Damnatio memoriae

Un efecto decisivo ha tenido la inmolación de Leopoldo López: ha añadido al discurso de la oposición venezolana una palabra asombrosamente obviada durante todos estos años, «dictadura». Ha sucedido precisamente cuando las palabras sobraban, y cuando, sorteando la censura, la realidad se ha hecho ostensible en las imágenes de una brutal represión. Con todo, quizá habrá quien se extrañe de que una decena de muertos frente a la acción policial resulten más llamativos que los cientos que se registran, por falta de aquélla, cada semana en Caracas.

Que la impunidad y la violencia son connaturales a la revolución chavista es una cosa patente, pero ello parece no haber bastado para dar al problema el estatuto de un fenómeno político. Incluso tras las protestas, Henrique Capriles ha insistido en reconducir la discusión al plano de lo social, desdibujando las consideraciones que apuntan directamente a la cuestión del cambio de régimen, para profundizar más bien en el tratamiento de las acuciantes necesidades de la población. Parte de la intelli

gentsia venezolana, procedente sobre todo del mundo académico, secunda esta visión. Una conocida investigadora declaraba: «Todos los venezolanos tenemos miles de motivos para protestar, pero no todos son políticos o se pueden expresar políticamente».

La perspectiva no es nueva. Durante un siglo, y bajo el influjo de la historiografía marxista, la Revolución francesa se abordó casi exclusivamente como un fenómeno social, en el que los hombres no eran los sujetos de la historia sino hojas movidas por factores socioeconómicos. Éstos, a su vez, se imbricaban en una compleja red de categorías abstractas y sin embargo formuladas con toda la fuerza de una ley física, según las pretensiones científicas del materialismo histórico. Por eso, la naturaleza del Terror o de la Comuna pretendía deducirse a partir de variables como el precio del pan, y sobre ellas se acuñaban dogmas como el de la «lucha de clases», con tanto predicamento dentro y fuera del marxismo.

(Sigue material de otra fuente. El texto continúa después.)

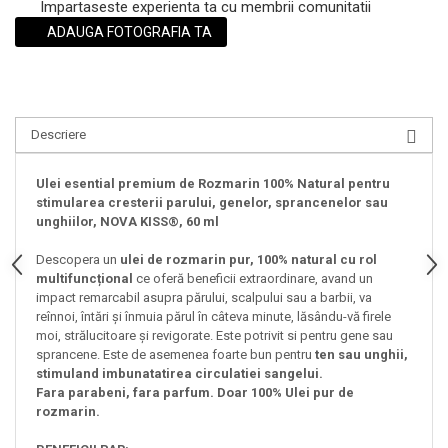
Impartaseste experienta ta cu membrii comunitatii
ADAUGA FOTOGRAFIA TA
Descriere
Ulei esential premium de Rozmarin 100% Natural pentru
stimularea cresterii parului, genelor, sprancenelor sau
unghiilor, NOVA KISS®,
60 ml
Descopera un
ulei de rozmarin pur, 100% natural cu rol
multifuncțional
ce oferă beneficii extraordinare, avand un
impact remarcabil asupra părului, scalpului sau a barbii, va
reînnoi, întări și înmuia părul în câteva minute, lăsându-vă firele
moi, strălucitoare și revigorate. Este potrivit si pentru gene sau
sprancene. Este de asemenea foarte bun pentru
ten sau unghii,
stimuland imbunatatirea circulatiei sangelui.
Fara parabeni, fara parfum. Doar 100% Ulei pur de
rozmarin.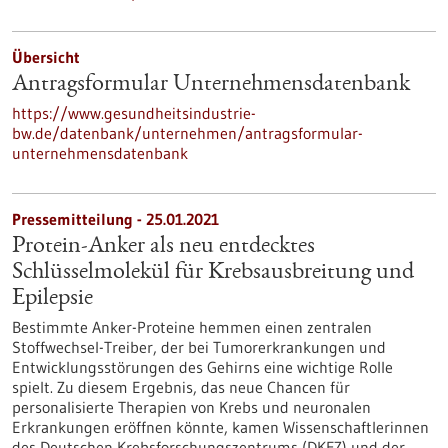
Übersicht
Antragsformular Unternehmensdatenbank
https://www.gesundheitsindustrie-
bw.de/datenbank/unternehmen/antragsformular-
unternehmensdatenbank
Pressemitteilung - 25.01.2021
Protein-Anker als neu entdecktes
Schlüsselmolekül für Krebsausbreitung und
Epilepsie
Bestimmte Anker-Proteine hemmen einen zentralen
Stoffwechsel-Treiber, der bei Tumorerkrankungen und
Entwicklungsstörungen des Gehirns eine wichtige Rolle
spielt. Zu diesem Ergebnis, das neue Chancen für
personalisierte Therapien von Krebs und neuronalen
Erkrankungen eröffnen könnte, kamen Wissenschaftlerinnen
des Deutschen Krebsforschungszentrums (DKFZ) und der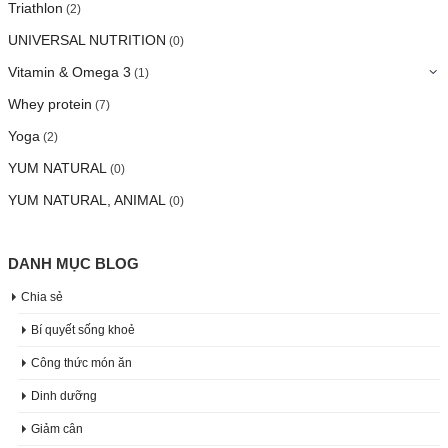
Triathlon
(2)
UNIVERSAL NUTRITION
(0)
Vitamin & Omega 3
(1)
Whey protein
(7)
Yoga
(2)
YUM NATURAL
(0)
YUM NATURAL, ANIMAL
(0)
DANH MỤC BLOG
Chia sẻ
Bí quyết sống khoẻ
Công thức món ăn
Dinh dưỡng
Giảm cân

Entonces llegó François Furet, cuyo revisionismo desveló el alcance de la ideología; de los discursos y estrategias que modelan las concepciones sobre el poder para subyugarlas a una cosmovisión fraguada en las determinaciones, a la vez históricas y eternas, de los hombres y sus circunstancias. De este trabajo emergió la política como ciencia de la conducta, como orden y proyecto; algo que, al tiempo que descubría las derivas autoritarias, restituía la confianza en la razón liberal como dique efectivo contra esos excesos.

Hoy la tendencia se ha revertido. Bajo el signo fragmentario y complejo de la posmodernidad, lo público vuelve a tomar la imprecisa forma de una volonté générale que hace de la democracia un fenómeno meramente sociológico, fáctico, susceptible de ser descrito pero no organizado. Y poco importa que un giro buenista del asunto no invoque ya ese concurso de fuerzas sociales con la intención de aplastar al contrario sino, antes bien, con la de buscar el consenso: total es que es inútil tratar de encontrar en la aquiescencia de los venezolanos, en sus necesidades o en sus frustraciones, una razón que permita entender el chavismo como una democracia.

El chavismo se planteó desde sus comienzos como una democracia de facto de origen sociológico. Pero la asonada que en 1992 lideró Chávez tenía todas las notas del golpismo latinoamericano al modo de Pinochet y de la «Reorganización» argentina. Para que el verde del uniforme militar se confundiera con el del traje de Robin Hood, tuvo que producirse antes el «caracazo» de 1989, una ola de saqueos y disturbios que todo el mundo aceptó acogiéndose al diagnóstico del «estallido social». Hoy parece evidente que tras aquellos sucesos hubo una planificación muy bien calculada, y que buscaba cifrar allí la legitimidad de acciones posteriores destinadas a barrer el sistema constitucional, como acabó sucediendo al fin, mediante el montaje arbitrario y marrullero de una Asamblea Constituyente con la que se consumó el golpe de Estado.

Porque, al revés que los ingenuos intelectuales que propugnan la «lectura social» de la democracia y rehúyen la política, todo lo que toca el socialismo queda convertido en ariete político, y poco vale la razón cívica para impedir su absolutización según el único fin que interesa: eliminar al adversario. La suerte es que en Venezuela ha descubierto esta estratagema, precisamente, la generación que parecía destinada a recitar de memoria la fábula del caos originario en el que un día llegó el «comandante Eterno» y se hizo la luz. En sus carnes, en cambio, se les ha revelado la verdad de un tirano que aprendió sus tácticas de los Castro, y que dejó a Nicolás Maduro este perro de presa que es el Estado venezolano, con su pistolerismo institucionalizado y sus instituciones pistoleras. Así ha de recordarlo la historia.

Xavier Reyes Matheus, secretario general de la Fundación Dos de Mayo, Nación y Libertad.